Data Exploration: Variable Analysis

We explore variables of interest to see if they are accurate predictors.

 
 

Location

How do loan statuses vary across the states? Are certain states more likely to have defaults?

Below is a map showing the fraction of loans that defaulted. Red means a higher percentage defaulted; blue means less.

The map shows that Mississippi is extremely hot, with 27% of all their loans defaulting.

Maine, on the other hand, does very well, with only 5% of their loans defaulting.

 

Loan Grades

Loan applications are given different grades. Again, the loans we are looking at are ones that have been accepted - we're not even looking at loan applications that were declined!

Of the loans that defaulted, what were their starting grades? What about the loans that didn't default?

The green and red bars are almost exactly even, across the different grades! This means that the initial grade is not a strong predictor of whether a loan will default: of the loans that default, 28% had an A grade!Now that we've explored the statis…

The green and red bars are almost exactly even, across the different grades! This means that the initial grade is not a strong predictor of whether a loan will default: of the loans that default, 28% had an A grade!

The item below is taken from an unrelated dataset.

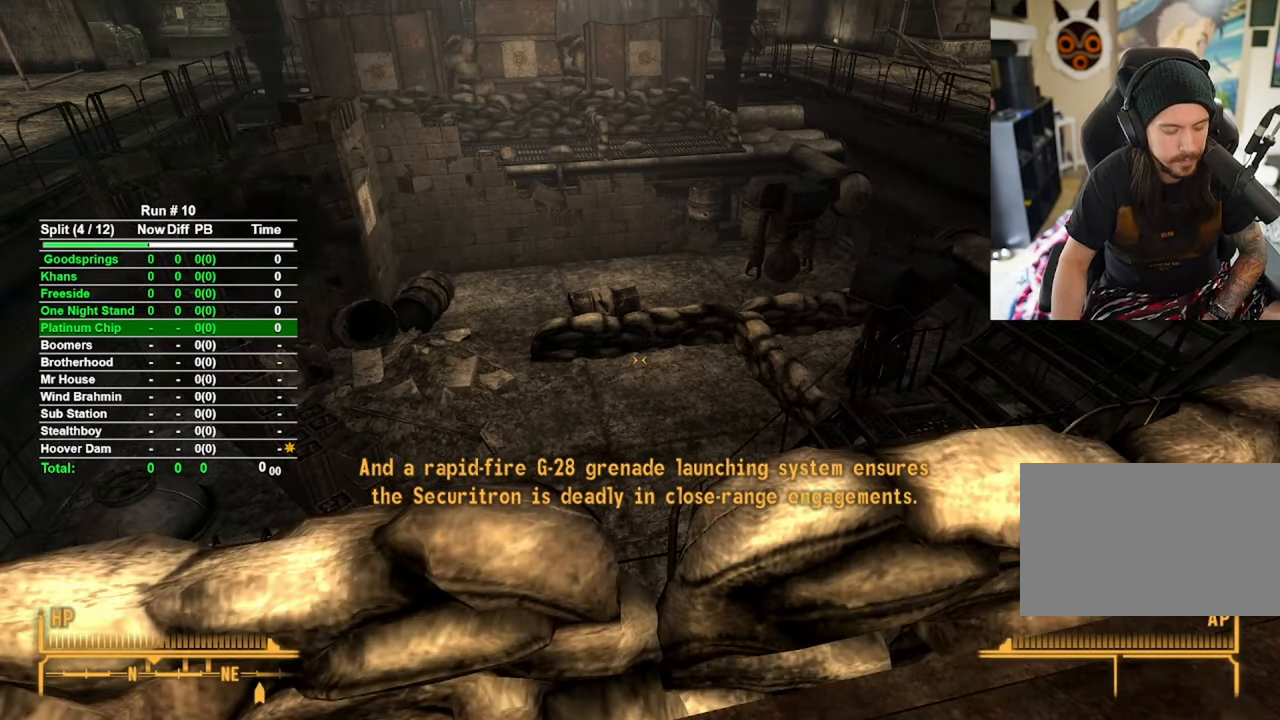
{"keys": [], "mouse": [], "events": []}
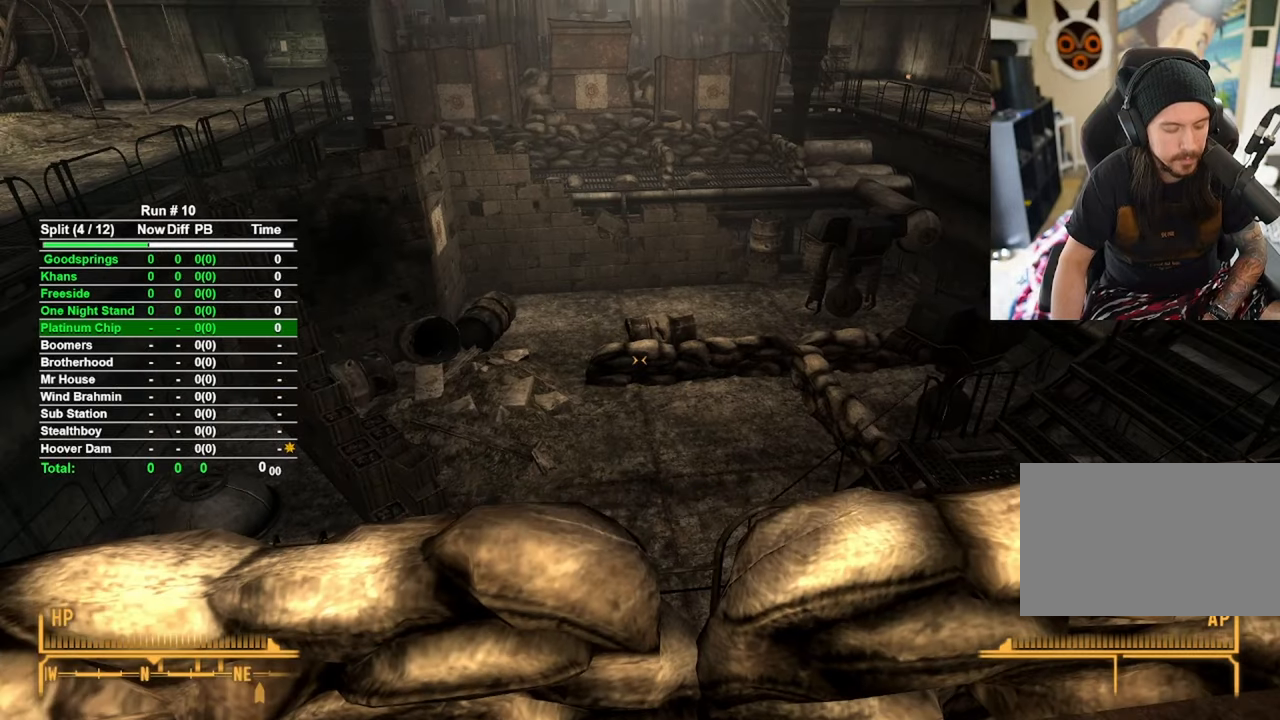
{"keys": [], "mouse": [], "events": []}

Now that we've explored the statistics about the loan, let's look at some information about the people taking out the loans.

Borrower Demographics

Let's look at some basic stats about the status of the loan based on the people who are taking out the loans. The borrower's income and the length of time they've been employed are simple enough statistics that we'd assume would be related to loan status: you might think that someone who makes a lot of money is more capable of paying off the loan, or that someone who's employed for 10 years is more responsible than someone employed for one. However, the data contradicts these assumptions!

We'll first break down the stats among loans that defaulted, and then compare them with loans that were paid off. Among those who defaulted, how long have they usually been employed?

Counter-intuitively, the group that defaults most often is those that have been employed for 10 years or more!

What about home-ownership? The prior assumption again would be that those who own their home have demonstrated fiscal responsibility, while those who are still paying off mortgages may be in situations beyond their control and may default more commonly.

This corroborates the initial assumption.

Let's check out the borrowers' incomes. Are people with higher incomes more risk-averse and less likely to default?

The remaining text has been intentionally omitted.